#### DATA SECTION

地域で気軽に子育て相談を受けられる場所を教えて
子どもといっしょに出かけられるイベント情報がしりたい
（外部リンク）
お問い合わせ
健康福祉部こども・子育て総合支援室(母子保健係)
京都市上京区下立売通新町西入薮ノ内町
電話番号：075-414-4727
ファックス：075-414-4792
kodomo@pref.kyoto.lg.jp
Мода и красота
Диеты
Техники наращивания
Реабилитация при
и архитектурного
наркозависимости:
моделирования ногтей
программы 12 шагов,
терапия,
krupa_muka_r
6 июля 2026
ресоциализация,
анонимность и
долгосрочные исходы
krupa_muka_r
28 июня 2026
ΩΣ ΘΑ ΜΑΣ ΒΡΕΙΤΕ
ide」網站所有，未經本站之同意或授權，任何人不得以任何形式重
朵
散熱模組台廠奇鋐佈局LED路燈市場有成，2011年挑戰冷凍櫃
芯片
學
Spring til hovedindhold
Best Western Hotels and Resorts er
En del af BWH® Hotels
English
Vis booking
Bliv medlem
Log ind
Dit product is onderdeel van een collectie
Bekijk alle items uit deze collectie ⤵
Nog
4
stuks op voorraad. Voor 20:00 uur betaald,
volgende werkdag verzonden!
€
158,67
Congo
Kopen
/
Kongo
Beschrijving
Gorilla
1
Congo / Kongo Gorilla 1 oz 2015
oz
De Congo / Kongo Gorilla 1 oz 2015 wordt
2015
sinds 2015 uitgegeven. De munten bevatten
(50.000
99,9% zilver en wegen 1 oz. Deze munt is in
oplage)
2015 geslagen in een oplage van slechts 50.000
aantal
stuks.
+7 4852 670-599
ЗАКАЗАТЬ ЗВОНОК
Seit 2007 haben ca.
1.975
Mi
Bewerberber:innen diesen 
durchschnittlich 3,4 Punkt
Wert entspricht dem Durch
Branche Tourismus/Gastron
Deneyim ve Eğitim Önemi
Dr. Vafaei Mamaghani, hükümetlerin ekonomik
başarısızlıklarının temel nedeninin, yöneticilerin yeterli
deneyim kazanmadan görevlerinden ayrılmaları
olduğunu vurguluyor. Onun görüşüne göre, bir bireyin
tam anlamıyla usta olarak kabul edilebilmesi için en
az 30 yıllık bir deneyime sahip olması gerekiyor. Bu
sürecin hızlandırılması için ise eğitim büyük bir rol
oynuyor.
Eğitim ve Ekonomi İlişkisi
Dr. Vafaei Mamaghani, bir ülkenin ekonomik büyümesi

########

Could you print exactly the lines from the one containing "Eğitim ve Ekonomi İlişkisi" through the last line of the records above?

* _RESULT_
Eğitim ve Ekonomi İlişkisi
Dr. Vafaei Mamaghani, bir ülkenin ekonomik büyümesi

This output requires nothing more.